══ Texte étudié ══
09/10/2017
Vania aujourd'hui
Les personnages de Tchekhov ont tant d’humanité qu’ils continuent de vivre en nous en dehors des comédies (ou des drames) de leur auteur. Tchékhov lui-même n’écrivit-il pas L’Eprit de la forêt, une première version de Oncle Vania, où un des personnages voulait sauver les forêts et un autre, qui gérait le domaine pour le Professeur Serébriakov, découvrait qu’il avait inutilement sacrifié sa vie.
Pas étonnant qu’aujourd’hui, où il est question de sauver la planète, le docteur Astrov paraisse si moderne ! Normal que l’oncle Vania, se révolte contre son sort en découvrant que Serebriakov, est un faiseur !
Julie Deliquet adapte donc Oncle Vania pour une époque indéterminée, proche des années 80 puisque les costumes sont résolument contemporains, qu’il n’y a pas encore de téléphone portable, mais que le samovar est définitivement remplacé par la machine à café et les discussions littéraires par des exposés sur le cinéma de Dreyer, projection à l’appui. Serebriakov (Hervé Pierre) pigerait-il au Cahiers du Cinéma ? Comme sa retraite est bien mince et qu’il dit devoir écrire un article, on a vite fait de l’imaginer.
═══
* **Votre travail**:
A - Répondez brièvement à ces questions sur l'article sur Oncle Vania :
(i) Que voulait sauver un des personnages de la première version de la pièce ?
(ii) Quel personnage paraît si moderne aujourd'hui ?
(iii) Par quoi le samovar est-il remplacé dans l'adaptation ?
B - Pouvez-vous transcrire fidèlement, dans l'article sur Oncle Vania, le passage qui va de « Pas étonnant qu’aujourd’hui, où » jusqu'à « fait de l’imaginer. » ?
══ Entrées fournies ══
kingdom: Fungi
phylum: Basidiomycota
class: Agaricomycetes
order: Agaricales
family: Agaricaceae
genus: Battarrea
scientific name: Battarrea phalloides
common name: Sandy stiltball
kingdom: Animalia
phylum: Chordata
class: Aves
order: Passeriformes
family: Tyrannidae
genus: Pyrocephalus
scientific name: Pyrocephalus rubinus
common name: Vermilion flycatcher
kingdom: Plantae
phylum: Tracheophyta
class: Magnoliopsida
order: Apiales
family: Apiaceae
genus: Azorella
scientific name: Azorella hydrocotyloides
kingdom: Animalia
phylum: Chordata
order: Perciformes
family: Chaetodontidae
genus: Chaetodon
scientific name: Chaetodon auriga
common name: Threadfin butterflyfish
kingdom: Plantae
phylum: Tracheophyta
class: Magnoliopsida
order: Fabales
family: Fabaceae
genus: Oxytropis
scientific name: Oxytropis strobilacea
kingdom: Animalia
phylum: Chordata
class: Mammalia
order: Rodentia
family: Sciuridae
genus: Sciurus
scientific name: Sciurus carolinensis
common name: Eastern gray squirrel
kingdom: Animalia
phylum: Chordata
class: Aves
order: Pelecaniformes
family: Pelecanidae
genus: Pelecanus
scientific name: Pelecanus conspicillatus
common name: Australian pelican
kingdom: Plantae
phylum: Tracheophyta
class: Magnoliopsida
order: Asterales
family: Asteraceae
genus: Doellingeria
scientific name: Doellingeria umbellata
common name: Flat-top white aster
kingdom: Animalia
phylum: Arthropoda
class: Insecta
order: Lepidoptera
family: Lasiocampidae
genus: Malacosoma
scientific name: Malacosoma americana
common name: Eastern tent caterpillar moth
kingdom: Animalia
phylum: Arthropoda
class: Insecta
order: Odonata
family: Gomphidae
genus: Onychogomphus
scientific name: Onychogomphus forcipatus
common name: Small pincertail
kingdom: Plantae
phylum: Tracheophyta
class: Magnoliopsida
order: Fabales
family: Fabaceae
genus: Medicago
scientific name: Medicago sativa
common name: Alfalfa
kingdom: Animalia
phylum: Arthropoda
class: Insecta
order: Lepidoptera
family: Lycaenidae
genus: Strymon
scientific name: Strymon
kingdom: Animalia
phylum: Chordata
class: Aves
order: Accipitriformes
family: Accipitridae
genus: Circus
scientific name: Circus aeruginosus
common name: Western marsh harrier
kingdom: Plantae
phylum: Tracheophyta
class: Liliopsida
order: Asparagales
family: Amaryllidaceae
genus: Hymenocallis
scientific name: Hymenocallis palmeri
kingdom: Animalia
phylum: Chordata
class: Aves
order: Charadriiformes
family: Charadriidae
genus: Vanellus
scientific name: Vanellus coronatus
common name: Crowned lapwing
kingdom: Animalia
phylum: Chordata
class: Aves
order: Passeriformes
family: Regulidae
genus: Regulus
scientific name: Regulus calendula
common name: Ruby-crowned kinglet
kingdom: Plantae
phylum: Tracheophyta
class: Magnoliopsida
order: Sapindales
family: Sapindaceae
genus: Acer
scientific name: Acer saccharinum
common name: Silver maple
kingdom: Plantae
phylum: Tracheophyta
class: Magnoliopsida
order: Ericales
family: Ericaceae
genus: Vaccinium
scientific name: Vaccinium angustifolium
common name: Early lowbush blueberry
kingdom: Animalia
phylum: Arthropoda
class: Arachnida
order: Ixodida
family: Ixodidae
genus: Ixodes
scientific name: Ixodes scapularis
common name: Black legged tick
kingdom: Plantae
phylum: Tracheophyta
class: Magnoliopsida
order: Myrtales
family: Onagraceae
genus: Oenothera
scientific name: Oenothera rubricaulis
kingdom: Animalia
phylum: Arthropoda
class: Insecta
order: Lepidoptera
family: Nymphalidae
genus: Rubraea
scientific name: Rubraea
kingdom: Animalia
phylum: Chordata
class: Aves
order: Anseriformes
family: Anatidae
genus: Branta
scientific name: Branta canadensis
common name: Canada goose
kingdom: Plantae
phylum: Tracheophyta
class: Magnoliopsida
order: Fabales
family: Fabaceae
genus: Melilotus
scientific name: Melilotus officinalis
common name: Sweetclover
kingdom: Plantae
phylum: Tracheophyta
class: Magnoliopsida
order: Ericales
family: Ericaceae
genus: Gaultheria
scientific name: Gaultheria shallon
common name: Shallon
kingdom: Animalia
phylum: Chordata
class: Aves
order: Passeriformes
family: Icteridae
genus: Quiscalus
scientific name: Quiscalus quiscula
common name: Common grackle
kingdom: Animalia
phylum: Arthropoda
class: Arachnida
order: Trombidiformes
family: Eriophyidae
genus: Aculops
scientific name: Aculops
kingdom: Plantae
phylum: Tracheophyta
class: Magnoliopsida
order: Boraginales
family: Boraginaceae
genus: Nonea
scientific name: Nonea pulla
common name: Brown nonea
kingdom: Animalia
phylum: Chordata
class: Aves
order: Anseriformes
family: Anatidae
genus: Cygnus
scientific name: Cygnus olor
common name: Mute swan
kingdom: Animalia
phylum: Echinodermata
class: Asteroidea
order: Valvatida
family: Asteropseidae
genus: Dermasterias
═══
* **Ensemble des réponses**:
A -
(i) Les forêts.
(ii) Le docteur Astrov.
(iii) Par la machine à café.

B -
Pas étonnant qu’aujourd’hui, où il est question de sauver la planète, le docteur Astrov paraisse si moderne ! Normal que l’oncle Vania, se révolte contre son sort en découvrant que Serebriakov, est un faiseur !
Julie Deliquet adapte donc Oncle Vania pour une époque indéterminée, proche des années 80 puisque les costumes sont résolument contemporains, qu’il n’y a pas encore de téléphone portable, mais que le samovar est définitivement remplacé par la machine à café et les discussions littéraires par des exposés sur le cinéma de Dreyer, projection à l’appui. Serebriakov (Hervé Pierre) pigerait-il au Cahiers du Cinéma ? Comme sa retraite est bien mince et qu’il dit devoir écrire un article, on a vite fait de l’imaginer.